Per capire le caratteristiche del 6° stadio ci può essere d’aiuto l’episodio di Luciana: Luciana gioca per la prima volta con una carrozzina da bambina la cui impugnatura le arriva all’altezza del viso. La fa rotolare spingendola su un tappeto. Quando arriva contro la parete la tira camminando a ritroso. Ma siccome questa posizione le è scomoda, si interrompe e senza esitare passa dall’altra parte per spingere di nuovo la carrozzina. La bimba ha dunque trovato il procedimento in una volta, evidentemente per analogia con altre situazioni, ma senza addestramento, apprendimento o caso.
Da questo episodio si può dedurre che:
- Il bambino abbandona i tentativi per prove ed errori perché non gli sono più necessari.
- Riesce a trovare soluzioni nuove sul momento.
- Manipola immagini mentali che corrispondono a eventi esterni.
Tuttavia, il concetto più importante che viene acquisito in questo stadio è la nozione di oggetto permanente, cioè l’esistenza di un oggetto anche quando il bambino non può vederlo o sentirlo. Questo concetto si sviluppa nel modo seguente:
- Nel 1° e 2° stadio, se l’oggetto scompare il bambino non lo cerca più.
- Nel 3° stadio, il bambino cerca l’oggetto in due casi: se è sparito solo parzialmente e se stava già compiendo qualche azione sull’oggetto al momento in cui esso scompare.
- Nel 4° stadio, il bambino persevera a cercare l’oggetto nello stesso posto dove l’ha cercato in precedenza.
- Nel 5° stadio, il bambino cerca un oggetto anche dopo che questo ha subito diversi spostamenti, ma a condizione che sia visibile.
- Nel 6° stadio, il bambino è in grado di rappresentarsi l’oggetto mentalmente per cui lo cerca perché sa che deve essere in qualche posto, sa che esiste di per se stesso.
Periodo preoperazionale (dai 2 ai 7 anni circa)

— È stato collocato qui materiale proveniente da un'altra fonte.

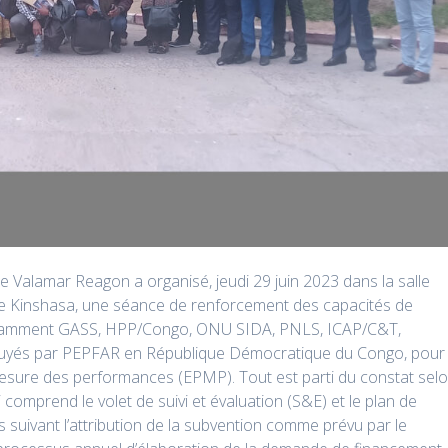
Valamar Reagon a organisé, jeudi 29 juin 2023 dans la salle
 Kinshasa, une séance de renforcement des capacités de
notamment GASS, HPP/Congo, ONU SIDA, PNLS, ICAP/C&T,
puyés par PEPFAR en République Démocratique du Congo, pour
e mesure des performances (EPMP). Tout est parti du constat sel
 comprend le volet de suivi et évaluation (S&E) et le plan de
suivant l’attribution de la subvention comme prévu par le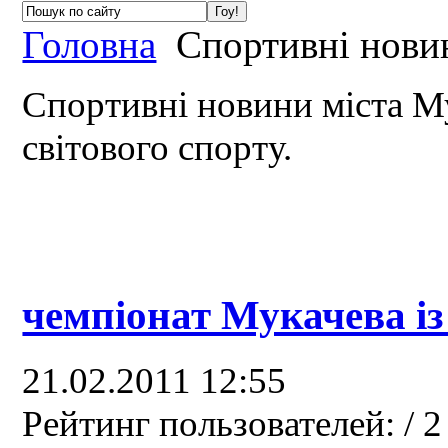
Головна
Спортивні нови
Спортивні новини міста М
світового спорту.
чемпіонат Мукачева із
21.02.2011 12:55
Рейтинг пользователей:
/ 2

È caratterizzato dall’acquisizione della funzione simbolica o rappresentativa, cioè l’abilità di servirsi di un oggetto o di un evento al posto di un altro, quale risultato di una riproduzione interna del mondo esterno e prerequisito per l’acquisizione del linguaggio (per esempio, il bambino può raffigurarsi mentalmente un aeroplano e descriverlo con il gesto della mano che si cala all’improvviso).
Nonostante ciò, il pensiero del bambino è ancora limitato: infatti, questo periodo è caratterizzato da:
- Rigidità del pensiero: per Piaget il pensiero preoperazionale è congelato, in quanto si ha la mancanza di reversibilità. Un esempio è la centrazione, cioè la tendenza a prestare o a pensare a una sola caratteristica di un oggetto o di un evento, trascurando le altre (per esempio, se 2 contenitori identici hanno un’uguale quantità di acqua e il contenuto di uno dei due viene versato in un altro contenitore più alto e più stretto, il bambino presterà attenzione solo all’altezza dei liquidi per cui concluderà che il liquido è di più perché il livello dell’acqua è più alto); quindi questo periodo è caratterizzato anche dalla tendenza a focalizzarsi sugli stati, piuttosto che sulle trasformazioni: infatti il bambino pensa allo stato di PRIMA e allo stato di DOPO e non al processo di cambiamento.
- Egocentrismo: questo termine non è usato da Piaget in senso negativo ma si riferisce alla tendenza a percepire il mondo dal proprio punto di vista. Ciò significa che il bambino non può capire il modo di pensare di un’altra persona (per esempio, non si rende conto che chi sta guardando un oggetto da una posizione diversa, la vede da una prospettiva diversa dalla sua). Inoltre, l’egocentrismo rende difficile mettersi nei panni di un’altra persona, per cui il bambino non si preoccupa di adattare il suo linguaggio alle necessità dell’ascoltatore. Il linguaggio egocentrico è preponderante nei giochi di gruppo dei bambini: infatti sembra che stiano parlando tra di loro.